Work task → Copy every item below word for word, leaving the pictures out.

[Data to use — start]

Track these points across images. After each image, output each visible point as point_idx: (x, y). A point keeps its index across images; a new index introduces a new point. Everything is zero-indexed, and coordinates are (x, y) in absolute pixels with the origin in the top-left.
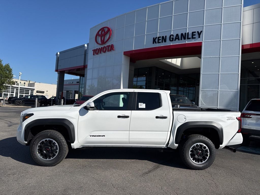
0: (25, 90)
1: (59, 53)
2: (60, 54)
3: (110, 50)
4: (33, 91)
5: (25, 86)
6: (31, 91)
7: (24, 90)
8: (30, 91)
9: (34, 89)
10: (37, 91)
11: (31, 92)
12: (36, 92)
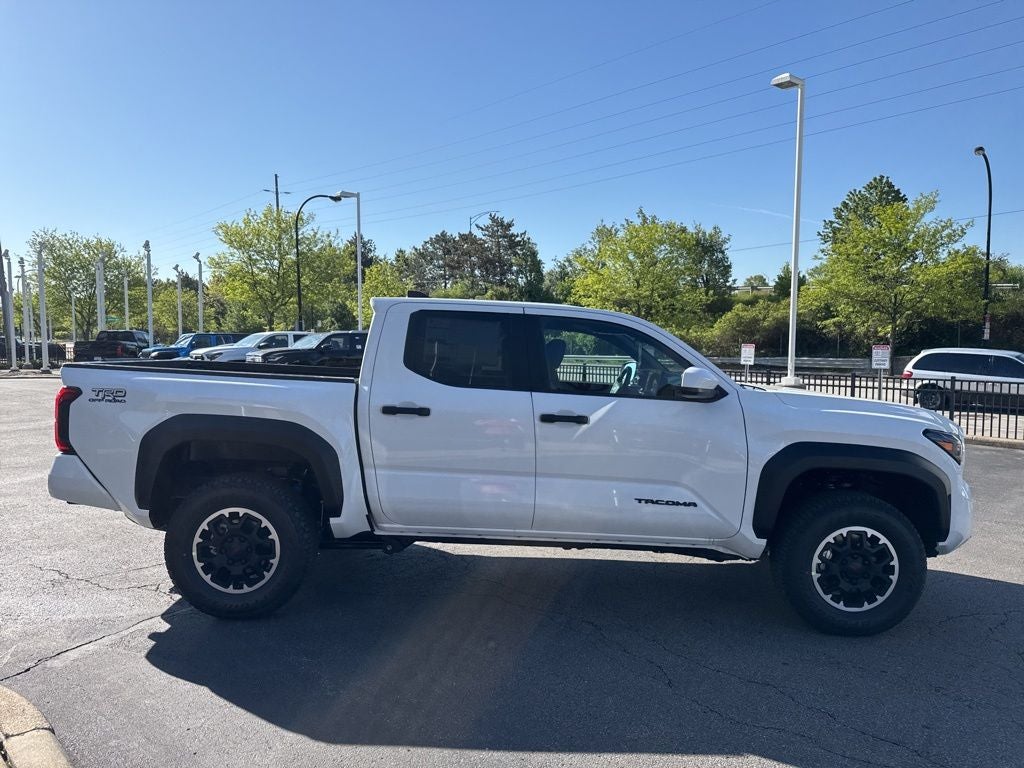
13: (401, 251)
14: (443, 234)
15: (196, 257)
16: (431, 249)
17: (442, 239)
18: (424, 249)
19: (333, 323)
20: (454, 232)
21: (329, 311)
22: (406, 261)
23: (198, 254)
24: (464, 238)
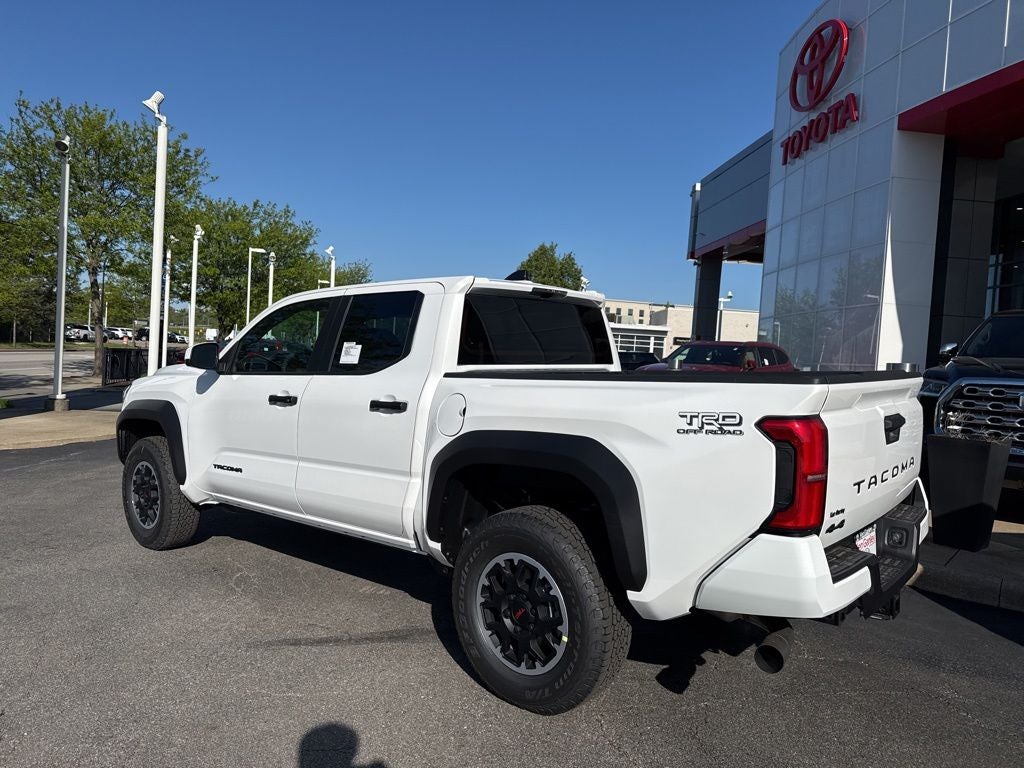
0: (638, 337)
1: (698, 187)
2: (702, 187)
3: (843, 125)
4: (662, 339)
5: (641, 322)
6: (656, 339)
7: (633, 337)
8: (652, 341)
9: (665, 333)
10: (675, 339)
11: (655, 344)
12: (672, 341)
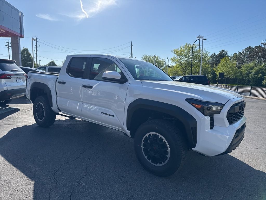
13: (235, 53)
14: (250, 47)
15: (167, 58)
16: (245, 52)
17: (250, 48)
18: (242, 52)
19: (211, 75)
20: (253, 46)
21: (210, 72)
22: (236, 56)
23: (168, 57)
24: (256, 47)
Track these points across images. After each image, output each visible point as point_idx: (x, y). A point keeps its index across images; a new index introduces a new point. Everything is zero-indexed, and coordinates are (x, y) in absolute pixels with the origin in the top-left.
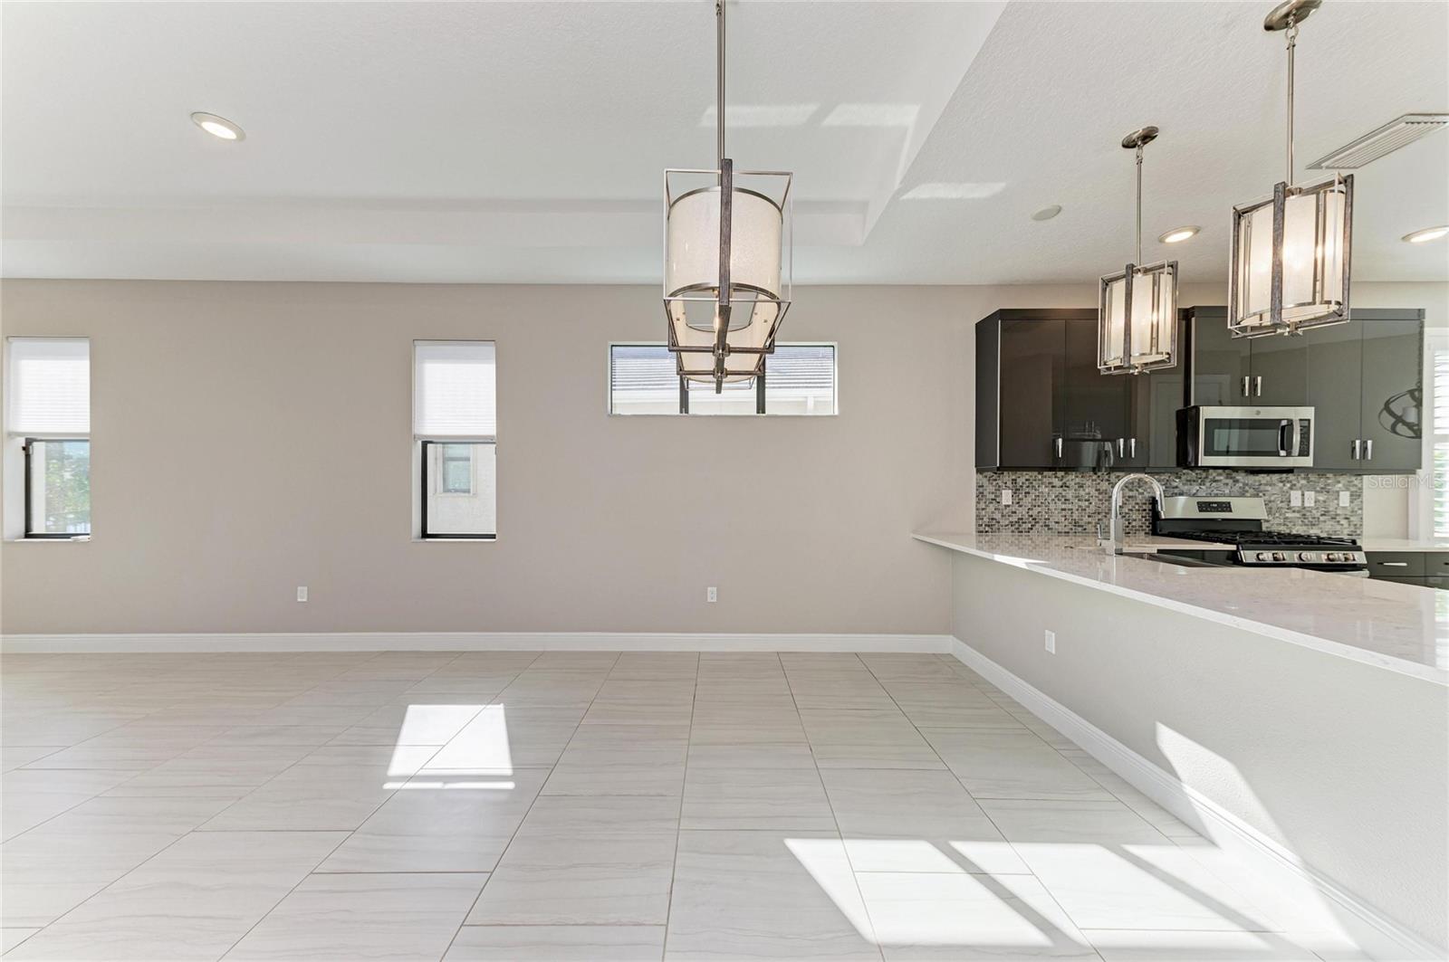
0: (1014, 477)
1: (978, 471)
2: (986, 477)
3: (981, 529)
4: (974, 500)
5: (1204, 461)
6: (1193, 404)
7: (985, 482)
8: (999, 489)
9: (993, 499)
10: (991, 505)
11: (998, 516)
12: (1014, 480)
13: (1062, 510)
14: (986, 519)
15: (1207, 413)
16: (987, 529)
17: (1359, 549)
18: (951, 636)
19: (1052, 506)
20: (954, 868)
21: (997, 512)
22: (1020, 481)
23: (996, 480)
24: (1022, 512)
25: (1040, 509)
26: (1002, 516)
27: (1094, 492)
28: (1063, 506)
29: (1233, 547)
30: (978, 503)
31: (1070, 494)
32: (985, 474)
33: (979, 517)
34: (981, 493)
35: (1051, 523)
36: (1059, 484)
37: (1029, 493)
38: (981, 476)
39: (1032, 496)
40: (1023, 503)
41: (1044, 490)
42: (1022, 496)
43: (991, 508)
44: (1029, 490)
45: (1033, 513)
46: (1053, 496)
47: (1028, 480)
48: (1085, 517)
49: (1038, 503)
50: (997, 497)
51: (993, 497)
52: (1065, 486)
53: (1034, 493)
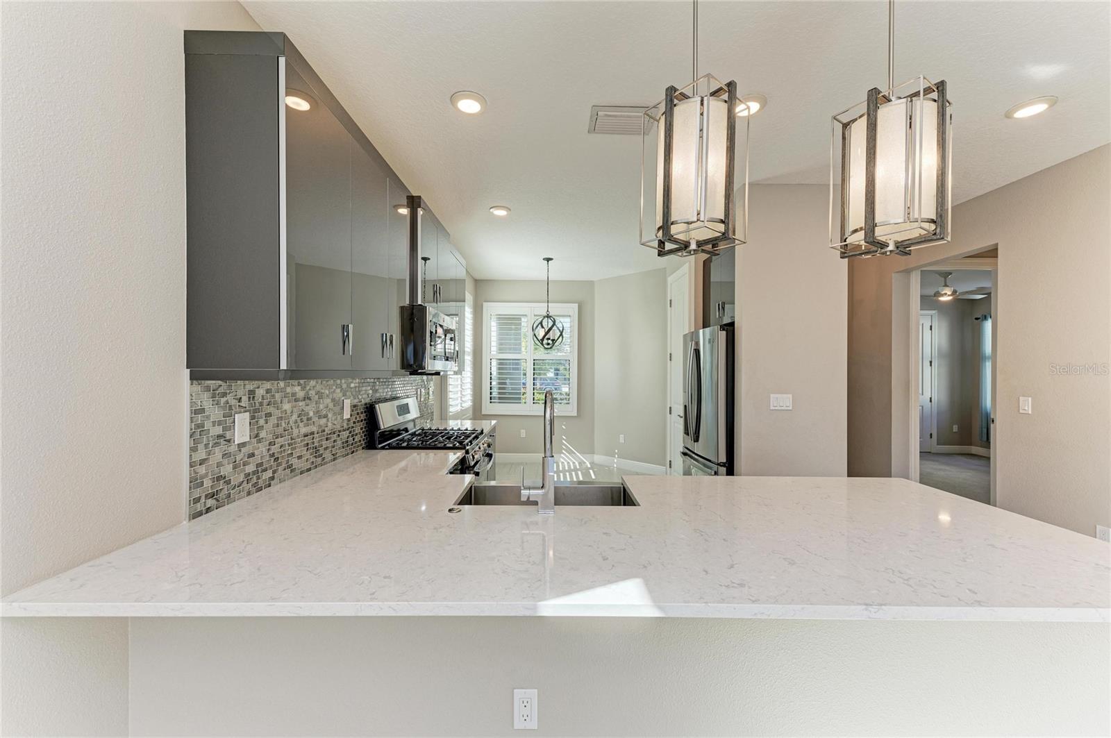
0: (250, 390)
2: (208, 389)
3: (198, 505)
4: (186, 443)
5: (429, 364)
6: (419, 303)
7: (207, 403)
8: (229, 413)
9: (219, 437)
10: (217, 449)
11: (227, 470)
12: (252, 393)
14: (207, 483)
15: (430, 315)
16: (209, 503)
19: (295, 431)
21: (226, 461)
22: (260, 392)
23: (224, 395)
25: (282, 441)
26: (234, 468)
30: (193, 449)
31: (311, 410)
32: (206, 382)
33: (195, 482)
34: (197, 432)
35: (294, 461)
36: (301, 394)
37: (269, 415)
38: (197, 388)
39: (273, 420)
40: (263, 434)
41: (287, 406)
42: (262, 422)
43: (217, 455)
44: (271, 409)
45: (275, 449)
46: (295, 417)
47: (268, 391)
48: (324, 442)
49: (280, 430)
50: (231, 427)
51: (218, 430)
52: (307, 398)
53: (277, 413)
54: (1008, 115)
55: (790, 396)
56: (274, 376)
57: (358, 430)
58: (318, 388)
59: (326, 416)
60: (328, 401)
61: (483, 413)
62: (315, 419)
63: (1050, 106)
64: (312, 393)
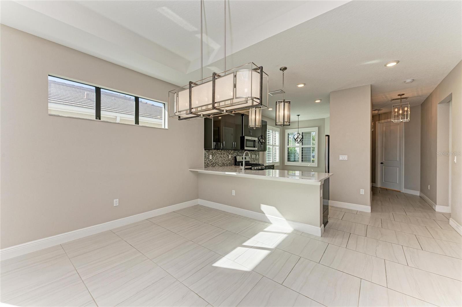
0: (212, 151)
1: (205, 150)
3: (205, 166)
4: (204, 158)
5: (246, 148)
6: (243, 135)
7: (206, 153)
8: (209, 155)
11: (209, 162)
12: (212, 152)
13: (221, 160)
14: (206, 164)
15: (246, 138)
16: (207, 166)
17: (264, 166)
18: (199, 199)
19: (219, 159)
20: (247, 249)
22: (213, 152)
23: (209, 152)
24: (214, 161)
25: (217, 160)
27: (226, 156)
28: (221, 159)
29: (251, 167)
30: (205, 159)
31: (222, 156)
32: (206, 150)
33: (205, 163)
34: (205, 156)
35: (219, 164)
36: (220, 153)
37: (215, 156)
38: (205, 151)
39: (215, 157)
40: (214, 158)
41: (218, 155)
42: (214, 157)
43: (207, 160)
44: (215, 155)
45: (216, 161)
46: (219, 157)
47: (215, 152)
48: (225, 162)
49: (216, 158)
50: (209, 157)
51: (208, 157)
52: (221, 154)
53: (216, 156)
54: (385, 66)
55: (347, 156)
56: (211, 149)
57: (233, 161)
58: (224, 152)
59: (225, 157)
60: (226, 155)
61: (285, 165)
62: (223, 157)
63: (397, 63)
64: (222, 153)
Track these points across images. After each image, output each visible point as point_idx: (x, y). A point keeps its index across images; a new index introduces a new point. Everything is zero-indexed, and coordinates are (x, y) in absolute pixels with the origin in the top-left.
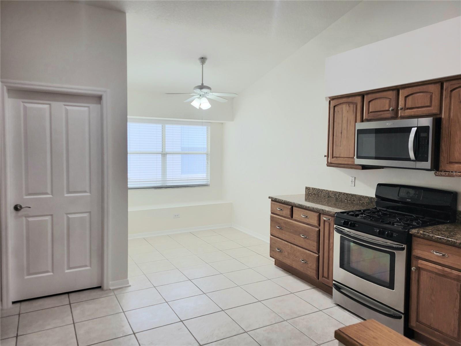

[Data to use — finish]

Answer to the problem →
Track these points across images. After each image, output each visible point as point_idx: (x, y). A point keeps its index across images; a new index introduces a new point. Everything is zero-indexed, and coordinates are (x, y) in absolute pixels with the origin in the top-left.
0: (25, 90)
1: (59, 53)
2: (60, 54)
3: (110, 50)
4: (33, 91)
5: (25, 86)
6: (31, 91)
7: (24, 90)
8: (30, 91)
9: (34, 89)
10: (37, 91)
11: (31, 92)
12: (36, 92)
13: (401, 251)
14: (443, 234)
15: (196, 257)
16: (431, 249)
17: (442, 239)
18: (424, 249)
19: (333, 323)
20: (454, 232)
21: (329, 311)
22: (406, 261)
23: (198, 254)
24: (464, 238)
0: (638, 337)
1: (698, 187)
2: (702, 187)
3: (843, 125)
4: (662, 339)
5: (641, 322)
6: (656, 339)
7: (633, 337)
8: (652, 341)
9: (665, 333)
10: (675, 339)
11: (655, 344)
12: (672, 341)
13: (235, 53)
14: (250, 47)
15: (167, 58)
16: (245, 52)
17: (250, 48)
18: (242, 52)
19: (211, 75)
20: (253, 46)
21: (210, 72)
22: (236, 56)
23: (168, 57)
24: (256, 47)
Track these points across images. After each image, output each visible point as point_idx: (x, y). A point keeps its index across images; a new index introduces a new point. Everything is zero-indexed, and coordinates are (x, y) in absolute pixels with the origin in the top-left.
0: (1014, 477)
1: (978, 471)
2: (986, 477)
3: (981, 529)
4: (974, 500)
5: (1204, 461)
6: (1193, 404)
7: (985, 482)
8: (999, 489)
9: (993, 499)
10: (991, 505)
11: (998, 516)
12: (1014, 480)
13: (1062, 510)
14: (986, 519)
15: (1207, 413)
16: (987, 529)
17: (1359, 549)
18: (951, 636)
19: (1052, 506)
20: (954, 868)
21: (997, 512)
22: (1020, 481)
23: (996, 480)
24: (1022, 512)
25: (1040, 509)
26: (1002, 516)
27: (1094, 492)
28: (1063, 506)
29: (1233, 547)
30: (978, 503)
31: (1070, 494)
32: (985, 474)
33: (979, 517)
34: (981, 493)
35: (1051, 523)
36: (1059, 484)
37: (1029, 493)
38: (981, 476)
39: (1032, 496)
40: (1023, 503)
41: (1044, 490)
42: (1022, 496)
43: (991, 508)
44: (1029, 490)
45: (1033, 513)
46: (1053, 496)
47: (1028, 480)
48: (1085, 517)
49: (1038, 503)
50: (997, 497)
51: (993, 497)
52: (1065, 486)
53: (1034, 493)
0: (250, 390)
2: (208, 389)
3: (198, 505)
4: (186, 443)
5: (429, 364)
6: (419, 303)
7: (207, 403)
8: (229, 413)
9: (219, 437)
10: (217, 449)
11: (227, 470)
12: (252, 393)
14: (207, 483)
15: (430, 315)
16: (209, 503)
19: (295, 431)
21: (226, 461)
22: (260, 392)
23: (224, 395)
25: (282, 441)
26: (234, 468)
30: (193, 449)
31: (311, 410)
32: (206, 382)
33: (195, 482)
34: (197, 432)
35: (294, 461)
36: (301, 394)
37: (269, 415)
38: (197, 388)
39: (273, 420)
40: (263, 434)
41: (287, 406)
42: (262, 422)
43: (217, 455)
44: (271, 409)
45: (275, 449)
46: (295, 417)
47: (268, 391)
48: (324, 442)
49: (280, 430)
50: (231, 427)
51: (218, 430)
52: (307, 398)
53: (277, 413)
54: (1008, 115)
55: (790, 396)
56: (274, 376)
57: (358, 430)
58: (318, 388)
59: (326, 416)
60: (328, 401)
61: (483, 413)
62: (315, 419)
63: (1050, 106)
64: (312, 393)
0: (212, 151)
1: (205, 150)
3: (205, 166)
4: (204, 158)
5: (246, 148)
6: (243, 135)
7: (206, 153)
8: (209, 155)
11: (209, 162)
12: (212, 152)
13: (221, 160)
14: (206, 164)
15: (246, 138)
16: (207, 166)
17: (264, 166)
18: (199, 199)
19: (219, 159)
20: (247, 249)
22: (213, 152)
23: (209, 152)
24: (214, 161)
25: (217, 160)
27: (226, 156)
28: (221, 159)
29: (251, 167)
30: (205, 159)
31: (222, 156)
32: (206, 150)
33: (205, 163)
34: (205, 156)
35: (219, 164)
36: (220, 153)
37: (215, 156)
38: (205, 151)
39: (215, 157)
40: (214, 158)
41: (218, 155)
42: (214, 157)
43: (207, 160)
44: (215, 155)
45: (216, 161)
46: (219, 157)
47: (215, 152)
48: (225, 162)
49: (216, 158)
50: (209, 157)
51: (208, 157)
52: (221, 154)
53: (216, 156)
54: (385, 66)
55: (347, 156)
56: (211, 149)
57: (233, 161)
58: (224, 152)
59: (225, 157)
60: (226, 155)
61: (285, 165)
62: (223, 157)
63: (397, 63)
64: (222, 153)
Track these points across images. After each image, output each visible point as point_idx: (x, y). A point keeps its index across images; a new index introduces a new point. Everything is zero-indexed, and coordinates are (x, y) in absolute pixels with the origin in the top-left.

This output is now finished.